Locally Weighted Linear Regression
In part, your trouble stemmed from an attempt to determine exact/symbolic results from your data. Even for this modestly-sized set, the objective function you were feeding to Minimize[]
is already sufficiently complicated, which is why it takes long.
As I previously noted, using NMinimize[]
instead will give you the numerical values you need. Less expensively, tho, one can use the built-in functions specialized for the purpose.

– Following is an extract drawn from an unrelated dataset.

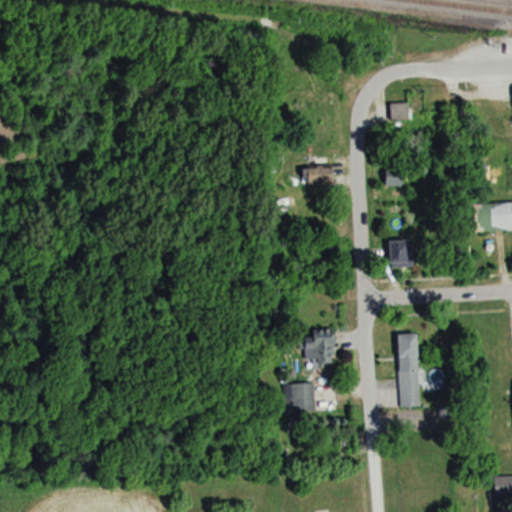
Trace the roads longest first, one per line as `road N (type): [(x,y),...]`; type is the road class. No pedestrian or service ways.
road 1 (residential): [(369,86),(353,126),(374,511)]
road 2 (residential): [(363,301),(511,291)]
road 3 (residential): [(511,67),(399,72),(369,86)]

For instance, you can use LeastSquares[]
like so:
With[{case = {1, 121}, t = 50},
wd = DiagonalMatrix[Exp[-Map[Composition[#.# &, {1, #} - case &], trainX]/(4 t^2)]];
LeastSquares[wd.DesignMatrix[Transpose[{trainX, trainY}], x, x], wd.(N @ trainY)]]
The sufficiently observant reader will notice two features in this weighted least squares problem: 1. the diagonal matrix contains the square roots of the original weights (think about why this must be so); and 2. we need to use N[]
in this case as well (without it, we end up doing the same thing that doomed the Minimize[]
approach).
Of course, since weighted regression is a relatively common operation, Mathematica provides for a function called, appropriately enough, LinearModelFit[]
. Here's how to use it for your problem:
With[{case = {1, 121}, t = 50},
LinearModelFit[Transpose[{trainX, trainY}], x, x,
Weights -> Exp[-Map[Composition[#.# &, {1, #} - case &],
trainX]/(2 t^2)]] @ "BestFitParameters"]
Just a follow-up to @J.M.'s answer to show the effect of the value of t
:
trainX = {100, 320, 213, 512, 58, 84, 113, 142, 93, 121, 421, 432, 249, 254};
trainY = {140000, 400000, 241000, 489000, 78000, 123000, 139000,
143000, 97000, 134000, 392000, 458000, 311000, 378000};
rX = MinMax[trainX];
rY = MinMax[trainY];
Manipulate[
(* Make a table of predictions across the range of the predictor variable *)
predicted = Table[LinearModelFit[Transpose[{trainX, trainY}], x, x,
Weights -> Exp[-Map[Composition[#.# &, {1, #} - {1, z} &], trainX]/(2 t^2)]]@z,
{z, rX[[1]], rX[[2]], (rX[[2]] - rX[[1]])/100}];
(* Plot results *)
ListPlot[{
Transpose[{trainX, trainY}],
Transpose[{Range[rX[[1]], rX[[2]], (rX[[2]] - rX[[1]])/100],
predicted}]},
PlotRange -> {rX, rY}, Joined -> {False, True}],
{{t, 50}, 5, 300, Appearance -> "Labeled"},
TrackedSymbols :> {t}]
Another follow up, specifically to @Jim Baldwin's comment. Instead of plotting the full curve, we can also plot a certain number of points and see how they vary with the parameter t, i.e.:
Clear[v]
th = Array[v, Length[trainComposed[[1]]] - 1];
lwrPlot =
Manipulate[
Show[listPlot,
With[{x = #},
With[{bounds =
Values@NMinimize[
Cost[th, {1, x},
t], th][[2]]}, {Plot[
Hyp[{1, y}, bounds], {y, x - span, x + span},
PlotStyle -> {Orange, Thin}],
ListPlot[{{x, Hyp[{1, x}, bounds]}},
PlotStyle -> Orange]}]] & /@
Range[Min[trainX], Max[trainX], (Max[trainX] - Min[trainX])/(
points - 1)]], {{t, 20}, 5, 80, 5}, {{span, 40}, 10, 200,
10}, {{points, 5}, 2, 10, 1}]